Matahari terus bergeser ke titik tertinggi. Burung kirik-kirik biru beterbangan di angkasa menjemput mangsa.

"Keadaannya baik-baik saja. Asal jangan sering dilihat, nanti bisa stres," tutur Marizal dengan mata mengeriyip, menapis sinar matahari.

Pelepasan Petir membuat ayah tiga anak itu bagaikan kehilangan anak ke empat. Marizal terlalu banyak menyimpan kenangan bersama Petir. "Saya merawatnya sejak lahir, pasti banyak kenangan," ungkapnya lirih.

Satu hal yang kerap dikenangnya: Petir suka menyemburkan air. "Saat saya memberi makan atau membersihkan kandangnya."

Sedih atau gembira menyaksikan kucing besar berusia 3 tahun itu bakal lepas bebas? "Jengkel, tapi juga senang," tutur lelaki berusia 34 tahun ini.

"Sedih, tapi di depan kawan-kawan saya biasa-biasa saja. Rasanya di sini," imbuhnya sambil menepuk dada kirinya.

Petir punya dua saudara: Bintang dan Topan, yang ketiganya adalah anak-anak Panti. Di antara saudaranya, Petir dinilai paling siap dilepasliarkan. "Beratnya 120 kilogram. Ketiganya hampir sama bobotnya, tapi Petir lebih agresif mengejar dan membunuh mangsa," terang Marizal tentang harimau muda berusia tiga tahun itu.

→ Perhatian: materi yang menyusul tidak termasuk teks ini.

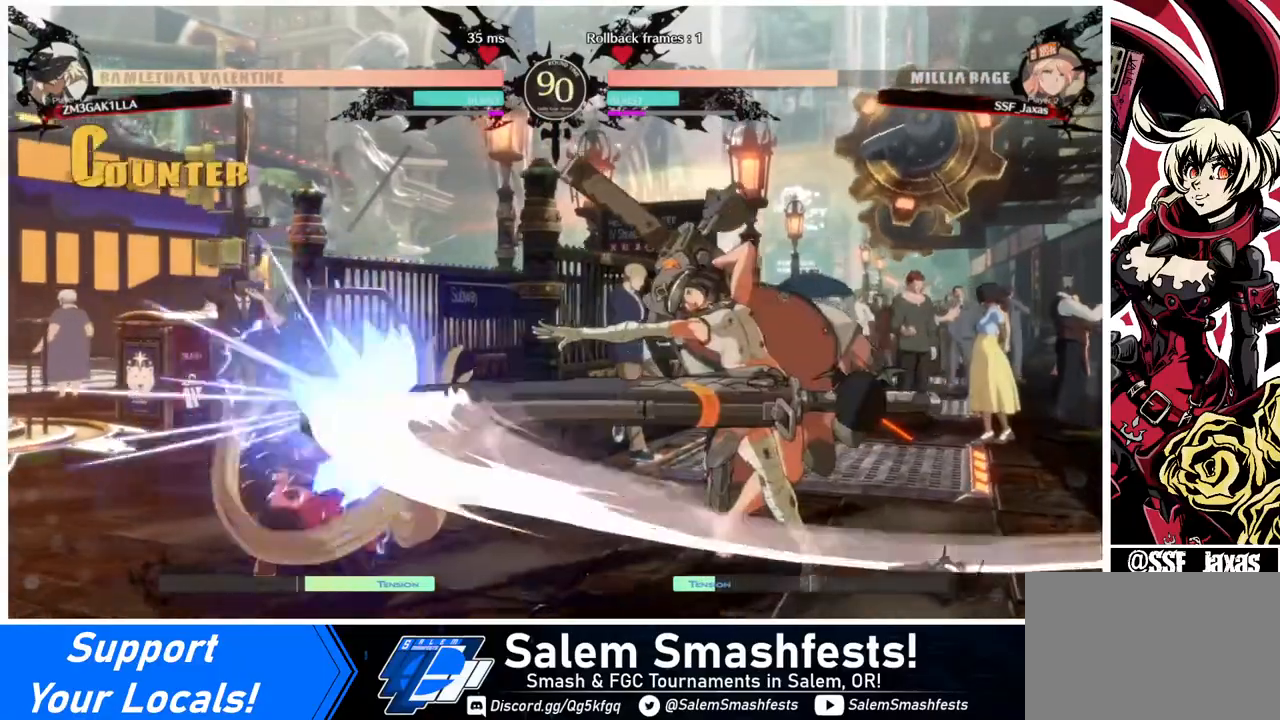
{"buttons": ["DPAD_UP", "DPAD_LEFT"], "events": [[80, "DPAD_RIGHT", "up"], [80, "DPAD_UP", "up"], [80, "L1", "down"], [160, "L1", "up"], [400, "DPAD_RIGHT", "down"], [440, "DPAD_LEFT", "down"], [440, "DPAD_RIGHT", "up"], [440, "DPAD_UP", "down"]]}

Panti pernah dilepasliarkan pada 2010. Sekira setahun kemudian, Panti kembali terlihat di seputar areal Pusat Rehabilitasi Satwa Tambling Wildlife Nature Conservation. "Ada luka di jari tengah kaki depan sebelah kiri. Bolong kakinya," kenang Marizal.

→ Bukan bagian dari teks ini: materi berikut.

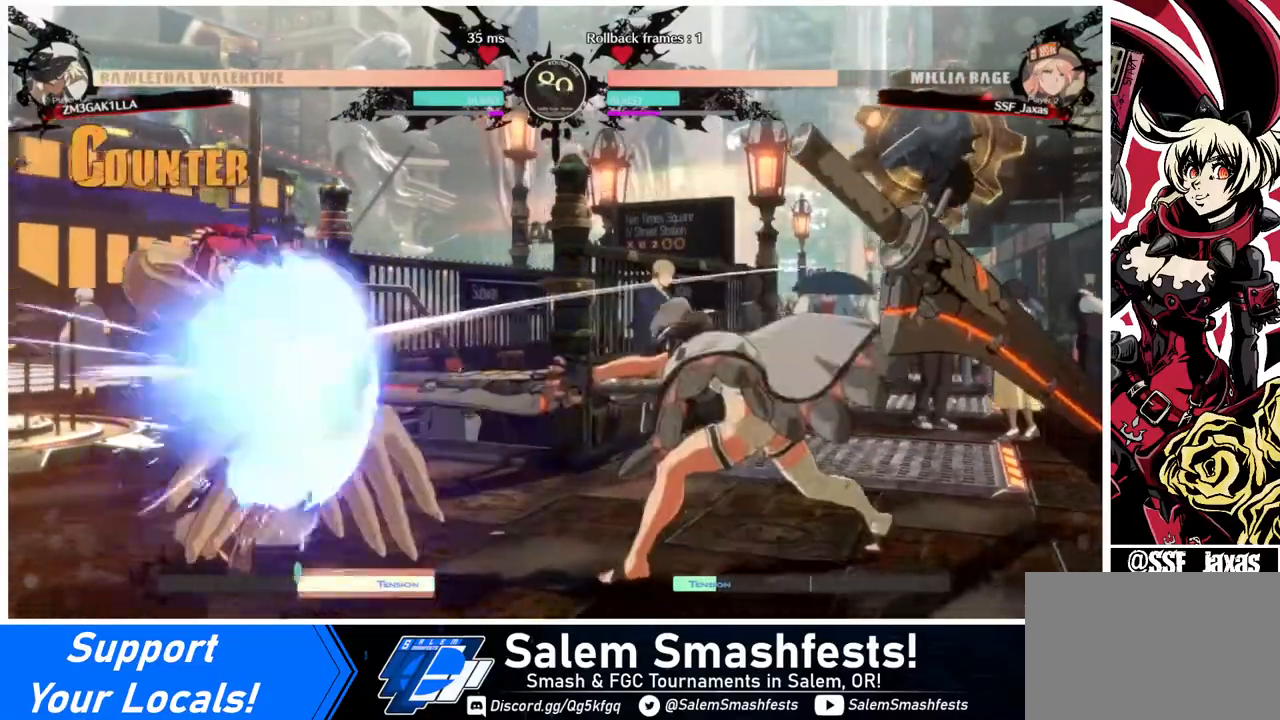
{"buttons": ["DPAD_DOWN", "DPAD_LEFT"], "events": [[40, "DPAD_UP", "up"], [360, "DPAD_DOWN", "down"]]}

Usai tiga minggu perawatan, Panti yang ternyata bunting, melahirkan tiga anak pada 26 Oktober 2011. Sepertinya, luka di kaki dan insting alami sebagai ibu telah mengantarkan Panti kembali ke Pusat Rehabilitasi.

Ibu Negara Ani Yudhoyono menyematkan nama bagi anak Panti: Petir, Bintang dan Topan. Foto-foto masa kecil ketiganya terpampang di pos Pusat Rehabilitasi Satwa. Mereka imut dengan mata syahdu. Menggemaskan.

Namun kini mereka telah menjadi kucing besar dengan loreng menyemburat di sekujur tubuhnya. Hari itu, 3 Maret 2013, tiga tahun berselang, Petir menjadi yang pertama mengarungi hidup bebas di belantara Taman Nasional Bukit Barisan Selatan.

Petir, seekor harimau sumatra yang dilepasliarkan di TNWC di kawasan Taman Nasional Bukit Barisan Selatan, Lampung. (Dwi Oblo/National Geographic Indonesia)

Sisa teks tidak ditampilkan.